Physics Events
[PAST EVENT] Gurunath Kadam, Computer Science - PhD Dissertation Defense [Zoom]
Abstract:
In recent years, Graphics Processing Units (GPUs) have become a de facto choice to accelerate the computations in various domains such as machine learning, security, financial and scientific computing. GPUs leverage the inherent data parallelism in the target applications to provide high throughput at superior energy efficiency. Due to the rising usage of GPUs for a large number of applications, they are facing new challenges, especially in the security and reliability domains. From the security side, recently several microarchitectural attacks targeting GPUs have been demonstrated. These attacks leak the secret information stored on GPUs, for example, the parameters of a neural network (NN) model and the user private information. From the reliability side, new innovations to improve GPU memory systems are making them more susceptible to errors. My dissertation research focuses on addressing these security and reliability challenges in GPUs while minimizing the associated overhead of the proposed protection mechanisms.
To improve GPU security, we focus on the previously demonstrated correlation timing attack. Such an attack exploits the deterministic nature of the coalescing mechanism in GPUs to correlate the execution time and the number of accesses. Consequently, an attacker can recover the encryption keys stored on GPUs. Therefore, to counter the correlation timing attack, we first introduce a randomized coalescing defense scheme (RCoal). RCoal randomizes the coalescing logic such that the attacker fails to correlate the execution time and the number of accesses. As a result, RCoal thwarts the correlation timing attack. Next, we propose a bucketing based coalescing defense scheme, BCoal, which minimizes the variation in the number of memory accesses by generating a predetermined number (called buckets) of memory accesses. With low variation in the number of memory accesses, the attacker cannot correlate the application execution time and the secret information, thus failing the correlation timing attack. BCoal generates less memory traffic than RCoal and, therefore, is performance efficient.

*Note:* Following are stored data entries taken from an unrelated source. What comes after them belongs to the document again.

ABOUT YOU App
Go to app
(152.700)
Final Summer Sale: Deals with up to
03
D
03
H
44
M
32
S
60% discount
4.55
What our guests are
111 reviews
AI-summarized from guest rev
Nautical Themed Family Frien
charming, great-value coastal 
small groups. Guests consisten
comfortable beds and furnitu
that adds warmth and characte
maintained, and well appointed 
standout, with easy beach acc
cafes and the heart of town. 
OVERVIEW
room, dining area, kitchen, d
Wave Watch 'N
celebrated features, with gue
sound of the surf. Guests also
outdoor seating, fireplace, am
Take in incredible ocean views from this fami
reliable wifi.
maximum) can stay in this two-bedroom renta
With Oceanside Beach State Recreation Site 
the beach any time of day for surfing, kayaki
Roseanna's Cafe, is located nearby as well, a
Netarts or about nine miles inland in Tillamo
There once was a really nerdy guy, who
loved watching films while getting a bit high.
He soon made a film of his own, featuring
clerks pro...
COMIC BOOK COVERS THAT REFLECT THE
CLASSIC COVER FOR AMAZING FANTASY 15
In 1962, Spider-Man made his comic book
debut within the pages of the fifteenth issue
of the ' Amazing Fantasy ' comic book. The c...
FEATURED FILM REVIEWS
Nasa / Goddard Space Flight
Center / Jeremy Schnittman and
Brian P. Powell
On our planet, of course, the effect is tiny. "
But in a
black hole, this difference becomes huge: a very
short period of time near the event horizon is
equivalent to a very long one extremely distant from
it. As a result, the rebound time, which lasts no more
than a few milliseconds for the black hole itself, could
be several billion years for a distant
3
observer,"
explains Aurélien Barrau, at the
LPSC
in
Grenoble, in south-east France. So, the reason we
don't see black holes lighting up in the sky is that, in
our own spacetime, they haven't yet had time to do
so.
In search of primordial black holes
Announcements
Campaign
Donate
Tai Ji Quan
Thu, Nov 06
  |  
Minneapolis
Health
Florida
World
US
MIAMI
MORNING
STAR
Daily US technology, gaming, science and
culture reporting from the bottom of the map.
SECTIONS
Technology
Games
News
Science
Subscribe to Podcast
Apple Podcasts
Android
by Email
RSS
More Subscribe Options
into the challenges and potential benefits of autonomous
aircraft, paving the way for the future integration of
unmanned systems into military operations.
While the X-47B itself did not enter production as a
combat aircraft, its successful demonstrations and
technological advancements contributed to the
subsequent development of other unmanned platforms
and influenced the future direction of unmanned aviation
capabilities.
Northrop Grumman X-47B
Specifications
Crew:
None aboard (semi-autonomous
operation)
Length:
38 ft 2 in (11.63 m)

To improve GPU reliability, we address the data memory errors in GPU caches and DRAM. Existing reliability mechanisms of redundancy and check-pointing fail to scale with the increasing memory/computational demands on GPUs and quickly become impractical. To address this problem, we study a wide range of applications to find that a very small fraction of the data memory is most vulnerable to errors. This small fraction of the data is not only highly accessed but also highly shared across GPU threads. Consequently, we propose and develop two reliability schemes to detect-only and to detect/correct this most vulnerable data while incurring low overhead. Our future work will focus on improving the reliability of machine learning applications.
Bio:
Gurunath Kadam is a PhD Candidate in the Department of Computer Science at William & Mary. His PhD advisor is Prof. Adwait Jog. His research focuses on the security and reliability of emerging computing systems and general-purpose accelerators, such as GPUs. His PhD research was published in HPCA 2018 and HPCA 2020, and a new paper is accepted to appear at DSN 2021. Previously, he received his Bachelor of Engineering in Electrical Engineering from the University of Mumbai, India in 2006. He received his Master of Science in Information and Communication Engineering from the Technical University of Darmstadt, Germany in 2012. He worked as a research intern at Intel Labs, OR in the fall of 2018.